◆ **YOUR ASSIGNMENT**:
Filter the entries beneath this task, copying only the lines that hold the word "Belle".

(Page-level text extractions)
===============

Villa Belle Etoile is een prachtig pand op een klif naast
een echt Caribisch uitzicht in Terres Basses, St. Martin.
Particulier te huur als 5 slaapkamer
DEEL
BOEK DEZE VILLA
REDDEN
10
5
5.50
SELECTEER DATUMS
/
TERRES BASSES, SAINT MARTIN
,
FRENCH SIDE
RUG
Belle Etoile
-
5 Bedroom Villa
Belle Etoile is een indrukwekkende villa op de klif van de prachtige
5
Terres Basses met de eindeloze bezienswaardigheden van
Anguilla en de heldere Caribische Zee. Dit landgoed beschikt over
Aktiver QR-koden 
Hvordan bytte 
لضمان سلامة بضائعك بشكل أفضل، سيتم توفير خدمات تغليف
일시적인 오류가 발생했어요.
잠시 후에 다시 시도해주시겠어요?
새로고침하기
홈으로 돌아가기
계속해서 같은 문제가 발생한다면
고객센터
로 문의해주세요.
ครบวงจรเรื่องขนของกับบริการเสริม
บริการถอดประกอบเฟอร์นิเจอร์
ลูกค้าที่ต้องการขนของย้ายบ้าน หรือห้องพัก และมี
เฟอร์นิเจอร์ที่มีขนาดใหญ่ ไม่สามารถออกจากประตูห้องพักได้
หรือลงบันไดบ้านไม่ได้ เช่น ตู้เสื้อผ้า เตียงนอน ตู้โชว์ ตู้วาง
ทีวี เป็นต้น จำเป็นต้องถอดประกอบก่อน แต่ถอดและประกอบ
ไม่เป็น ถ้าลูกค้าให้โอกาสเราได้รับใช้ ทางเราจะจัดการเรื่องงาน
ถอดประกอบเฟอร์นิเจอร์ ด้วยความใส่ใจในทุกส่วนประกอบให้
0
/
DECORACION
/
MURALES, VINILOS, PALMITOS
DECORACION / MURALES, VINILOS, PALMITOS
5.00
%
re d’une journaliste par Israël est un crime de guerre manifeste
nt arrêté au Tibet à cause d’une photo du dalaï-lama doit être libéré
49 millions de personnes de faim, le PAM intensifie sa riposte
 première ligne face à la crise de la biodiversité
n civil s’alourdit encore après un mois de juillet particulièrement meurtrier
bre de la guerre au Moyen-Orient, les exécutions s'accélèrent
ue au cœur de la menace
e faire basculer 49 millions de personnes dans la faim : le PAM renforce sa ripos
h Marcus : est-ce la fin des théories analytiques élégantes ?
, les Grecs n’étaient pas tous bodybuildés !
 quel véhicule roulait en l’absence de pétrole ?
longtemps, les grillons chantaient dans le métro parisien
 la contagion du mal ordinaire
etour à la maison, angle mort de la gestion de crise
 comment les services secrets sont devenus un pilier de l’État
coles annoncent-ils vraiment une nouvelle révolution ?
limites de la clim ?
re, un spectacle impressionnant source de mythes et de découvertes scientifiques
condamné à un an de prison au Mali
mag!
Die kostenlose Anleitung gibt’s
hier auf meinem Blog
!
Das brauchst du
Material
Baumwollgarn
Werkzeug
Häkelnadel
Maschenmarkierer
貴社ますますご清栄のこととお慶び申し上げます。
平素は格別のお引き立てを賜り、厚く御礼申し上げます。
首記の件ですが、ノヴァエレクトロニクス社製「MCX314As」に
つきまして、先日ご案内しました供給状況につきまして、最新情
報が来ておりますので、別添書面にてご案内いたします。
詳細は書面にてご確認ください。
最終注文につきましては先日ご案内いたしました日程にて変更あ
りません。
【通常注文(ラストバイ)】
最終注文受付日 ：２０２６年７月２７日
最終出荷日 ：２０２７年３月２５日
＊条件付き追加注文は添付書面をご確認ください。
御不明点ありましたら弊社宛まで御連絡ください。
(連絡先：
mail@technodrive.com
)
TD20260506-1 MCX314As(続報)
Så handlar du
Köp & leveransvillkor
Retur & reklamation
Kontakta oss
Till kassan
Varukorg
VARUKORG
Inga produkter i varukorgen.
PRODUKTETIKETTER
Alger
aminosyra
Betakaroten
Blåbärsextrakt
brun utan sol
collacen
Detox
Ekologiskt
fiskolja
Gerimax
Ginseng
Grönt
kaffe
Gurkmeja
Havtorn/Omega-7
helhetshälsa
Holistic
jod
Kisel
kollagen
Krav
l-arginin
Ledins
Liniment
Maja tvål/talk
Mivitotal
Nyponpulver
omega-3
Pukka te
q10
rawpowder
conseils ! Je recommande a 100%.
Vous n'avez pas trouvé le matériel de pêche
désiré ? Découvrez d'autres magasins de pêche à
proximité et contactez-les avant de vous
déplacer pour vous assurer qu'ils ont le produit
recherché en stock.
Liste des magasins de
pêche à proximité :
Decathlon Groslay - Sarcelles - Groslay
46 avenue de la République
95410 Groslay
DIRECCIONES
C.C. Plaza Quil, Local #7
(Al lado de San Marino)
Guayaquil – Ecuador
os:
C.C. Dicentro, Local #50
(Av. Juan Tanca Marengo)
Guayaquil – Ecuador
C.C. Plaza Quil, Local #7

===============

◆ **TASK ANSWER**:
Villa Belle Etoile is een prachtig pand op een klif naast
Belle Etoile
Belle Etoile is een indrukwekkende villa op de klif van de prachtige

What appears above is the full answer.